軍部、民間企業、政治家。それぞれが共通の利益の獲得を目的に、有形無形の連携を繰り返していく。
マスコミを抱き込んで、国防支出の増大を図るといった構造的な癒着体制。この模様をして、軍産複合体と名づけられているのです。
そしてその軍産複合体の野望を陰で支え続けているのが、
『クーラー』
世界各地を縦横無尽に渡り歩く、そんな米英人たちにとってクーラーは欠かすことができない、大切な文明の利器。
暑いのがとても苦手、そんな彼らの活動を影日向から支え続けているのがクーラー。
その証拠に、シンガポール独立の父と呼ばれているリークアンユー元首相は、東南アジア諸国にとって20世紀最大の発明品は
"エアコンである!"
そう公言してはばからないわけなのです。
元首相は、もしシンガポールにエアコンがなければ、我々は働く意欲が全く湧かない。
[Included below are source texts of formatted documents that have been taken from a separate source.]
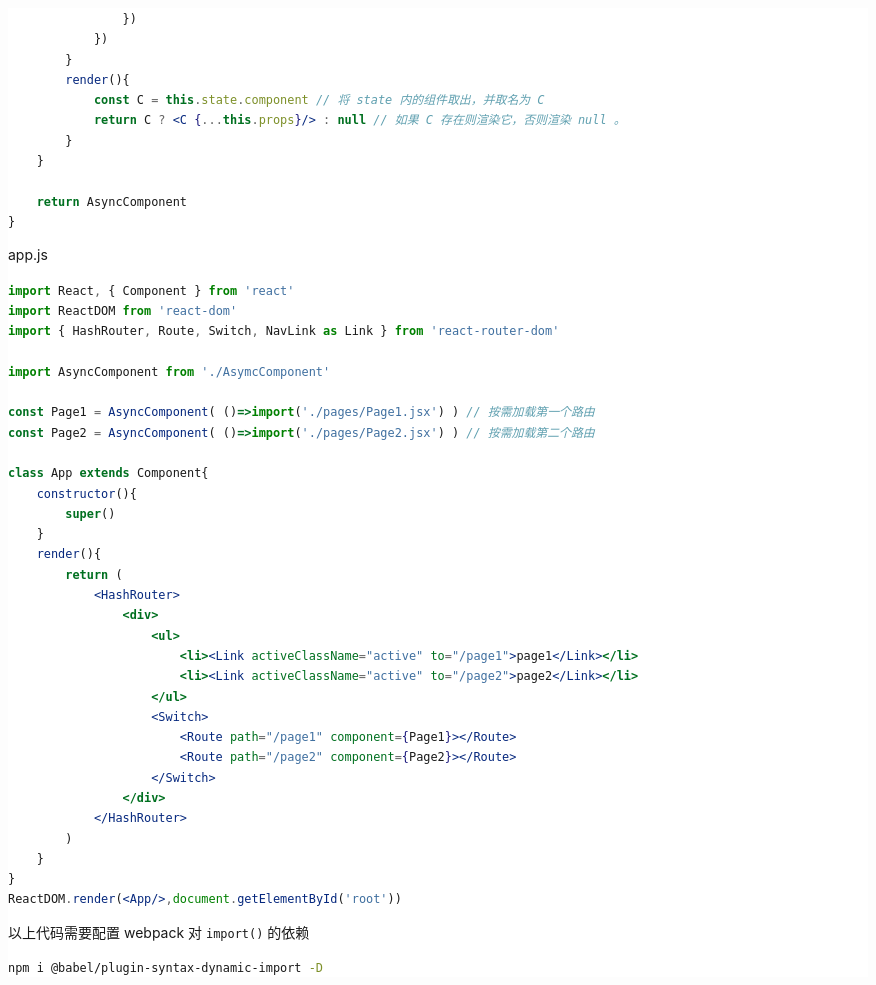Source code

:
 ```jsx
                })
            })
        }
        render(){
            const C = this.state.component // 将 state 内的组件取出，并取名为 C
            return C ? <C {...this.props}/> : null // 如果 C 存在则渲染它，否则渲染 null 。
        }
    }

    return AsyncComponent
}
```

app.js
```jsx
import React, { Component } from 'react'
import ReactDOM from 'react-dom'
import { HashRouter, Route, Switch, NavLink as Link } from 'react-router-dom'

import AsyncComponent from './AsymcComponent'

const Page1 = AsyncComponent( ()=>import('./pages/Page1.jsx') ) // 按需加载第一个路由
const Page2 = AsyncComponent( ()=>import('./pages/Page2.jsx') ) // 按需加载第二个路由

class App extends Component{
    constructor(){
        super()
    }
    render(){
        return (
            <HashRouter>
                <div>
                    <ul>
                        <li><Link activeClassName="active" to="/page1">page1</Link></li>
                        <li><Link activeClassName="active" to="/page2">page2</Link></li>
                    </ul>
                    <Switch>
                        <Route path="/page1" component={Page1}></Route>
                        <Route path="/page2" component={Page2}></Route>
                    </Switch>                    
                </div>
            </HashRouter>       
        )
    }
}
ReactDOM.render(<App/>,document.getElementById('root'))
```

以上代码需要配置 webpack 对 `import()` 的依赖

```bash
npm i @babel/plugin-syntax-dynamic-import -D
```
このように述べているのです。
シンガポール、そして香港といえばアジアの金融センター。こう呼ばれて久しいものがあるのですが、金融といえば米英の影がどうしたってチラついてしまう。
エアコンの本国アメリカにおいては、安い電気料金を背景にエアコンを24時間つけっ放し。それが当たり前であることがいわれているのです。
これに対して、私たち日本人の古来より伝わる伝統は、暑い時には薄着をする。寒い時には重ね着をする。毛布や布団を重ねて眠る。
夏には麻や絹の素材で涼をとり、冬は綿素材に体を包む。
アメリカ人はこうした工夫をほとんどしないことが言われているのです。
蒸し暑い時期になっていますが、現代に生きる私たち日本人にとっても、もはやクーラーは生活必需品になっているのです。
打ち水なんかは遠い過去の出来事で、クーラーなしでは
"生きられない!"
このような状況になって久しいものがあるのです。
これから夏場を迎える私たちは、クーラーやエアコンをどのよう考え、どう付き合っていけば良いのでしょうか?
■2つのバランス
「自律神経の乱れ」
それが万病のもとになることがよく言われています。
不調やイライラ、活力がどうにも湧かない・・・。こういう状態で医者に行くと、
"自律神経失調症ですね"
こんな風にいわれることが多いのです。
自律神経とは、意識とは一切の関わりがなく働く体の活動のこと。
通常私たちは、一生懸命呼吸をしよう!とか、胃の蠕動運動を高めよう!とか、肝臓にもっともっと解毒をさせよう!とか。
こうしたことをまったく思わないものなのです。
つまり自動的に、自律的に働いてくれている神経だからこその「自律神経」。
私たちの体は私たちがどういう状態にあろうと、日々健康で健全に過ごせるようにと懸命な努力を続けてくれている。
"カラダさん、ありがとう!"
こういう感じになるのです。
体の状態は緊張と弛緩、大きくいって、この2つの状態に分けられます。
緊張状態にあることを医学においては、
「交感神経優位の状態」
このように呼んでいるのです。
反対に弛緩している時、リラックスしている状態のときは
「副交感神経優位の状態」
これは時間帯でも上手に切り替わっていて、昼間は交感神経優位、夜は副交感神経優位。
こうした具合に2つの末梢神経がお互いに連携し合いながら、私たちの体は運営されていると解説されるのです。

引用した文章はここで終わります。